(Collected data)
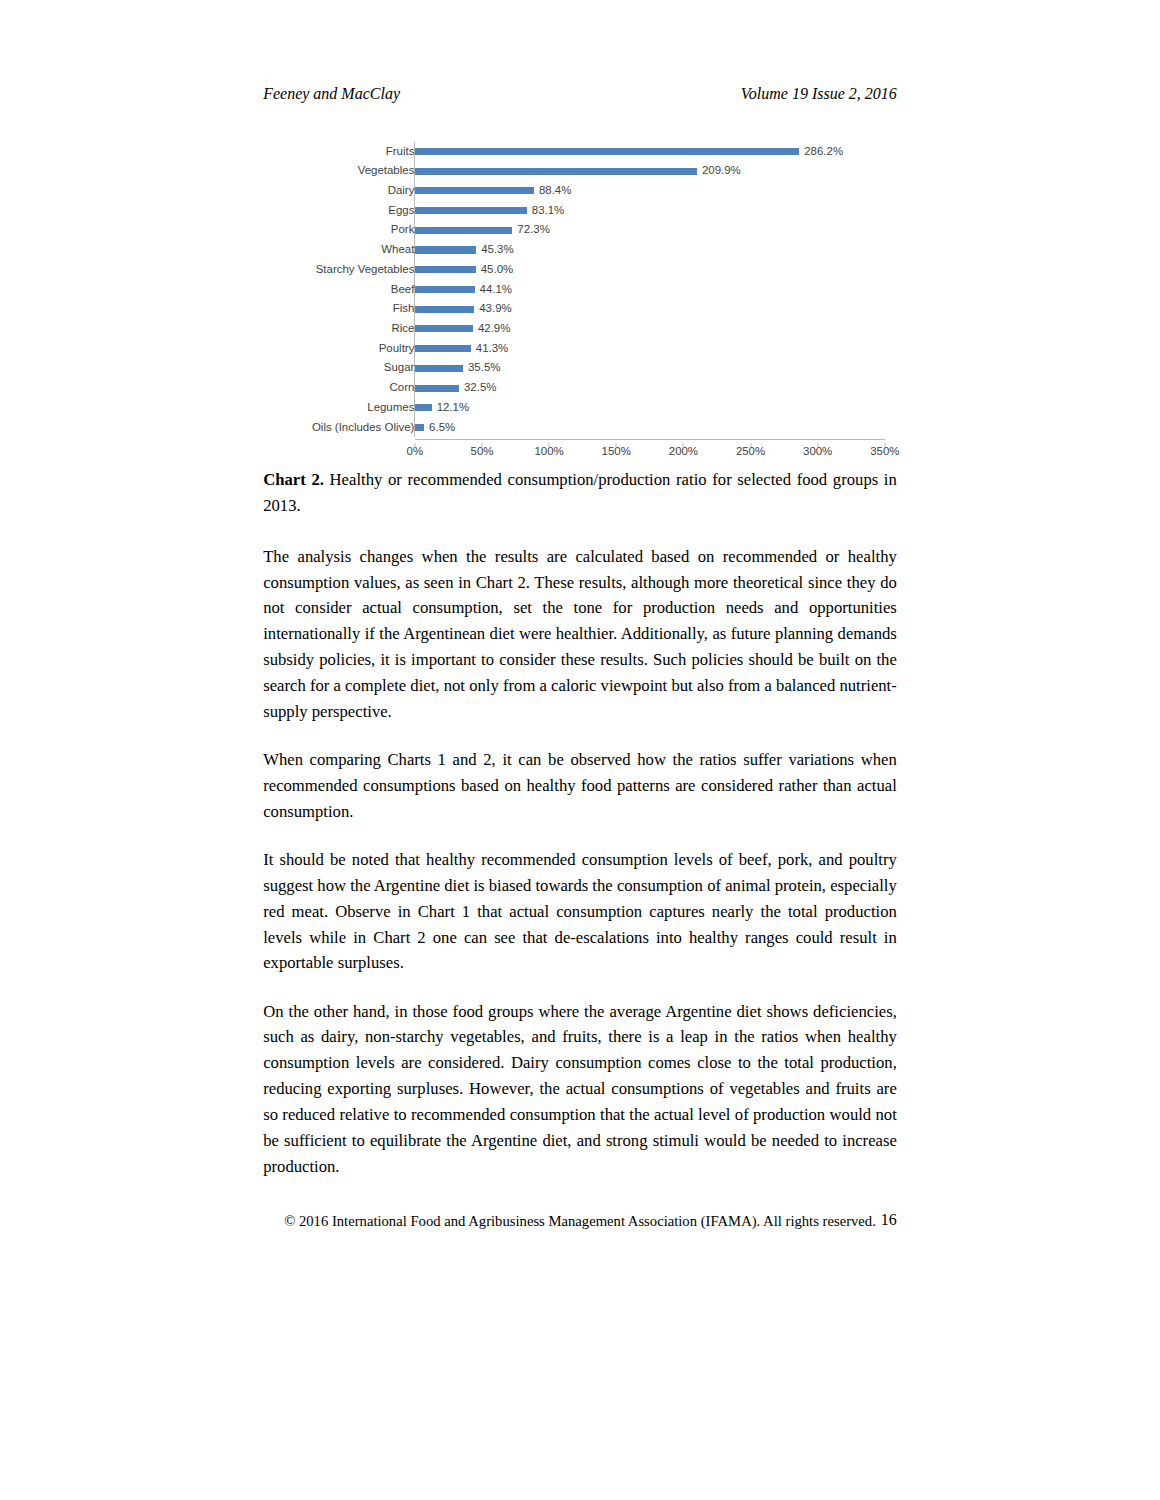Feeney and MacClay Volume 19 Issue 2, 2016
| Fruits | 286.2% |
| Vegetables | 209.9% |
| Dairy | 88.4% |
| Eggs | 83.1% |
| Pork | 72.3% |
| Wheat | 45.3% |
| Starchy Vegetables | 45.0% |
| Beef | 44.1% |
| Fish | 43.9% |
| Rice | 42.9% |
| Poultry | 41.3% |
| Sugar | 35.5% |
| Corn | 32.5% |
| Legumes | 12.1% |
| Oils (Includes Olive) | 6.5% |
| | 0% 50% 100% 150% 200% 250% 300% 350% |
Chart 2. Healthy or recommended consumption/production ratio for selected food groups in 2013.
The analysis changes when the results are calculated based on recommended or healthy consumption values, as seen in Chart 2. These results, although more theoretical since they do not consider actual consumption, set the tone for production needs and opportunities internationally if the Argentinean diet were healthier. Additionally, as future planning demands subsidy policies, it is important to consider these results. Such policies should be built on the search for a complete diet, not only from a caloric viewpoint but also from a balanced nutrient-supply perspective.
When comparing Charts 1 and 2, it can be observed how the ratios suffer variations when recommended consumptions based on healthy food patterns are considered rather than actual consumption.
It should be noted that healthy recommended consumption levels of beef, pork, and poultry suggest how the Argentine diet is biased towards the consumption of animal protein, especially red meat. Observe in Chart 1 that actual consumption captures nearly the total production levels while in Chart 2 one can see that de-escalations into healthy ranges could result in exportable surpluses.
On the other hand, in those food groups where the average Argentine diet shows deficiencies, such as dairy, non-starchy vegetables, and fruits, there is a leap in the ratios when healthy consumption levels are considered. Dairy consumption comes close to the total production, reducing exporting surpluses. However, the actual consumptions of vegetables and fruits are so reduced relative to recommended consumption that the actual level of production would not be sufficient to equilibrate the Argentine diet, and strong stimuli would be needed to increase production.
© 2016 International Food and Agribusiness Management Association (IFAMA). All rights reserved. 16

WHAT THE EXERCISE ASKS
Each line of the data above should be reproduced without alteration, and no picture should appear in the copy.

TASK OUTPUT
Feeney and MacClay Volume 19 Issue 2, 2016
| Fruits | 286.2% |
| Vegetables | 209.9% |
| Dairy | 88.4% |
| Eggs | 83.1% |
| Pork | 72.3% |
| Wheat | 45.3% |
| Starchy Vegetables | 45.0% |
| Beef | 44.1% |
| Fish | 43.9% |
| Rice | 42.9% |
| Poultry | 41.3% |
| Sugar | 35.5% |
| Corn | 32.5% |
| Legumes | 12.1% |
| Oils (Includes Olive) | 6.5% |
| | 0% 50% 100% 150% 200% 250% 300% 350% |
Chart 2. Healthy or recommended consumption/production ratio for selected food groups in 2013.
The analysis changes when the results are calculated based on recommended or healthy consumption values, as seen in Chart 2. These results, although more theoretical since they do not consider actual consumption, set the tone for production needs and opportunities internationally if the Argentinean diet were healthier. Additionally, as future planning demands subsidy policies, it is important to consider these results. Such policies should be built on the search for a complete diet, not only from a caloric viewpoint but also from a balanced nutrient-supply perspective.
When comparing Charts 1 and 2, it can be observed how the ratios suffer variations when recommended consumptions based on healthy food patterns are considered rather than actual consumption.
It should be noted that healthy recommended consumption levels of beef, pork, and poultry suggest how the Argentine diet is biased towards the consumption of animal protein, especially red meat. Observe in Chart 1 that actual consumption captures nearly the total production levels while in Chart 2 one can see that de-escalations into healthy ranges could result in exportable surpluses.
On the other hand, in those food groups where the average Argentine diet shows deficiencies, such as dairy, non-starchy vegetables, and fruits, there is a leap in the ratios when healthy consumption levels are considered. Dairy consumption comes close to the total production, reducing exporting surpluses. However, the actual consumptions of vegetables and fruits are so reduced relative to recommended consumption that the actual level of production would not be sufficient to equilibrate the Argentine diet, and strong stimuli would be needed to increase production.
© 2016 International Food and Agribusiness Management Association (IFAMA). All rights reserved. 16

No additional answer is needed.